Севан вновь опустился на придвинутый к дивану стул и прикрыл глаза. Теофил не нуждался в свидетеле, он должен был выговориться и смотрел не на собеседника, а в угол с этажеркой, на которой его воображение проецировала давнее, совершенно невероятное происшествие.
Этого Филя предпочитал не вспоминать, никому никогда не рассказывать и почти сумел убедить себя, что увидел во сне или придумал в полете воображения ту давнюю лунную ночь.

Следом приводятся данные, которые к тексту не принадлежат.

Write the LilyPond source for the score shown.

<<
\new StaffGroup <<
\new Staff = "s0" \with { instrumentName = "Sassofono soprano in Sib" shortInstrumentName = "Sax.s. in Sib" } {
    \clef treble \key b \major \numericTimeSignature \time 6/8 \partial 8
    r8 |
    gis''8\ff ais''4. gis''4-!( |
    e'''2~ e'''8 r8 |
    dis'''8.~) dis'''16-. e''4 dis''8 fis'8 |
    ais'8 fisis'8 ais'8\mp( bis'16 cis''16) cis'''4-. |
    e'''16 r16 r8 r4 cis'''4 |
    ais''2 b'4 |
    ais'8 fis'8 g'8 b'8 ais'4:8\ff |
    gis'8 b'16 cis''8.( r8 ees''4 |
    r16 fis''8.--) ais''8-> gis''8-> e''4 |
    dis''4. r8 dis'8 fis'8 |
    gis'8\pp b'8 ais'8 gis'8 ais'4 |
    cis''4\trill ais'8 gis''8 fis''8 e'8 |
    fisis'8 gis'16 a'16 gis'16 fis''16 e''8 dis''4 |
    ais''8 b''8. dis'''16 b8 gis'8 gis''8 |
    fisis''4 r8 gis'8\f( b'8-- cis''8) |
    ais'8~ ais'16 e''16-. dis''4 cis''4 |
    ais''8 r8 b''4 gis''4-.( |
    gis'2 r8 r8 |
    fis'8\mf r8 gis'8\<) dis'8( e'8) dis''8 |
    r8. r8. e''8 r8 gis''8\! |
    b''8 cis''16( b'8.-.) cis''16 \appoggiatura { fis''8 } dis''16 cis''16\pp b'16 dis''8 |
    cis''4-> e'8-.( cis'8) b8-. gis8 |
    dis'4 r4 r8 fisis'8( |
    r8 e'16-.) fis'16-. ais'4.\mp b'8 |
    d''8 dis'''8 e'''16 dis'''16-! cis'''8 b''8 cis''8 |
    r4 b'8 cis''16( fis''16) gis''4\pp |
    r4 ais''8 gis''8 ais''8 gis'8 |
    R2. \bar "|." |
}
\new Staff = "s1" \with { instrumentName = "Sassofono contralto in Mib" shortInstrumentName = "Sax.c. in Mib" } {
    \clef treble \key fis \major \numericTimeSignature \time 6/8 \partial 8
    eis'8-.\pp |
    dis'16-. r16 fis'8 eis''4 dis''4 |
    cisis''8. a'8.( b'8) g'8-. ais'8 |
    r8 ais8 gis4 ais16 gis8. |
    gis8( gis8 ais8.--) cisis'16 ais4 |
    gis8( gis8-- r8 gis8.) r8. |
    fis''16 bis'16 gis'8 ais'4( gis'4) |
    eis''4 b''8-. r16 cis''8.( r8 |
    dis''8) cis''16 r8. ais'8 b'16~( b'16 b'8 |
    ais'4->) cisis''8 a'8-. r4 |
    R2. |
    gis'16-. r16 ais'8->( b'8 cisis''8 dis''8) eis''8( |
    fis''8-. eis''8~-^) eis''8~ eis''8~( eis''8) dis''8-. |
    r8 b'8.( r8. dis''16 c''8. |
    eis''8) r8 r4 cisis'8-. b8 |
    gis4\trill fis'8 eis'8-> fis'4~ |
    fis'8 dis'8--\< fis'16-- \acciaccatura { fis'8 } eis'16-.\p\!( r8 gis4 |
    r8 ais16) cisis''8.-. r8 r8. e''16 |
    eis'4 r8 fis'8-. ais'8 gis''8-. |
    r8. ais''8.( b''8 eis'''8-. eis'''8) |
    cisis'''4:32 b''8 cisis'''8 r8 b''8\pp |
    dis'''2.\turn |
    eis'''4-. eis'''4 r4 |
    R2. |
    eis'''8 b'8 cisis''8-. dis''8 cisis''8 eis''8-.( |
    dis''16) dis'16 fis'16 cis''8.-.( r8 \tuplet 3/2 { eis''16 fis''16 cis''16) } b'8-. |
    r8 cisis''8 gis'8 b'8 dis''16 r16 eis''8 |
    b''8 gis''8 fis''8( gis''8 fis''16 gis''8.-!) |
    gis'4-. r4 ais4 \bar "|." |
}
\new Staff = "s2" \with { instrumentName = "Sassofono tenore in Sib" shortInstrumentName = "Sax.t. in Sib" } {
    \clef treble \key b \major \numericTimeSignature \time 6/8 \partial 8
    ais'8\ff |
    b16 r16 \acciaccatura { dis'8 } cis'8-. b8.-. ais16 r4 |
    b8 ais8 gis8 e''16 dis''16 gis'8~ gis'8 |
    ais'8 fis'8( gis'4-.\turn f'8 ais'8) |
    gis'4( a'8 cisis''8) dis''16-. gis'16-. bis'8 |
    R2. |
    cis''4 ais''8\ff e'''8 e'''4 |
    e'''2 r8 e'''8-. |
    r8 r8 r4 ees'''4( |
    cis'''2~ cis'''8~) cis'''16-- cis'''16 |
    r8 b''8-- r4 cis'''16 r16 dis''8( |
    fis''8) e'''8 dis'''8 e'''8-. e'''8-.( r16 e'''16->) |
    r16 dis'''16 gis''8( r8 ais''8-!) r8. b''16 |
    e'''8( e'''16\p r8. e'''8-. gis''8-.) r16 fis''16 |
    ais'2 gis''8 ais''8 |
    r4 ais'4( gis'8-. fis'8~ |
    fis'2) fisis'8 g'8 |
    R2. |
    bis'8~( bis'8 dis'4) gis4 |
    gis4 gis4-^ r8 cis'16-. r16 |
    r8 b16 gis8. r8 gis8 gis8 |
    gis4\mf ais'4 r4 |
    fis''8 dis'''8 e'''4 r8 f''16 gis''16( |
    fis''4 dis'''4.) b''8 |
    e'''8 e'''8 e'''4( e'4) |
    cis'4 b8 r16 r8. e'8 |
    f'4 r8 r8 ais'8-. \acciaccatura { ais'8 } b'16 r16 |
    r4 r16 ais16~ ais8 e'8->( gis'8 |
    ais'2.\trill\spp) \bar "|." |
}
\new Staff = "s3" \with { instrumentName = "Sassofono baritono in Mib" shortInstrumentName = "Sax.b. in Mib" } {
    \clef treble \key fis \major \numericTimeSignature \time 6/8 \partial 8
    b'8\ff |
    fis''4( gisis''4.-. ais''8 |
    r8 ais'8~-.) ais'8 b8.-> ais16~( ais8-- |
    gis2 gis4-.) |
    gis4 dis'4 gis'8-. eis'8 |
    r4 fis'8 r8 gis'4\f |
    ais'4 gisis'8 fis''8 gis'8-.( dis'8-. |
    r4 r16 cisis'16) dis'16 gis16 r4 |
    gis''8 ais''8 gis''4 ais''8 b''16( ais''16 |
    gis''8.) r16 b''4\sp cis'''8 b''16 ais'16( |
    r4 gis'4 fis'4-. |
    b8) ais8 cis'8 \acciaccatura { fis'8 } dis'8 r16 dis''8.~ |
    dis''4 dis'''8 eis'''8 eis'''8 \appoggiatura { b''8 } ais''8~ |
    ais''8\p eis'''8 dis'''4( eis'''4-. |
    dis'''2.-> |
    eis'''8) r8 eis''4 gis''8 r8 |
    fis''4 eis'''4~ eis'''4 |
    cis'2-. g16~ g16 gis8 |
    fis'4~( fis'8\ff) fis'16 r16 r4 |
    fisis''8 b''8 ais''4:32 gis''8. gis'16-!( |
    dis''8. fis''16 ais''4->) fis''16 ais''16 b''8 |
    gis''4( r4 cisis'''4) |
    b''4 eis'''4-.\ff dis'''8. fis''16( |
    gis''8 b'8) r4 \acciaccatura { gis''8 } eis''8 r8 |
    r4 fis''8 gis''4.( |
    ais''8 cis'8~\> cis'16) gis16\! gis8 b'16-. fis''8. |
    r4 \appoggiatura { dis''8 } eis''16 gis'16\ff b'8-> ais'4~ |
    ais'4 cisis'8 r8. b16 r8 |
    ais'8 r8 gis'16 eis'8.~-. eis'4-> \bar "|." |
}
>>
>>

Луна стояла полная, от которой не спится и лесорубу, а тем более, едва оклемавшему от горячки впечатлительному аспиранту. Нет, не ушел он в село после встречи на тропинке с Золотой девушкой, решил переночевать у деда, что бы двинуться в путь поутру чуть свет. Проснулся от луны и сразу понял, что в доме один. Ведь понял же! Поднялся, вышел на белесый от небесного света луг и побрел наугад - именно так, как шел утром к источнику и золотой поляне. Поляну он увидел издали - смутное лунное мерцание исходило от нее, пробиваясь между деревьев. Плеск и легкий звон оглашали тишину, словно гномы ударяли в хрустальные наковальни крошечными молоточками или феи чокались праздничными бокалами. И смех... Он осторожно приблизился, прячась за валунами. Вода в источнике, совершенно серебряная и словно светящаяся из глубины уходящего в недра каменного конуса, заворачивалась воронкой, как в гигантской раковине. Среди кружащего серебра, то сливаясь с ним, то вновь вырываясь к свету, мерцало узкое тело девушки. Длинные волосы струились за резвящейся русалкой. Тея плескалась и хохотала, а на валуне сидел, улыбаясь черными блестящими губами, пес. Он повернул к Филе большую голову, задрал морду и легонько подвыл на луну, как бы объясняя происходящее.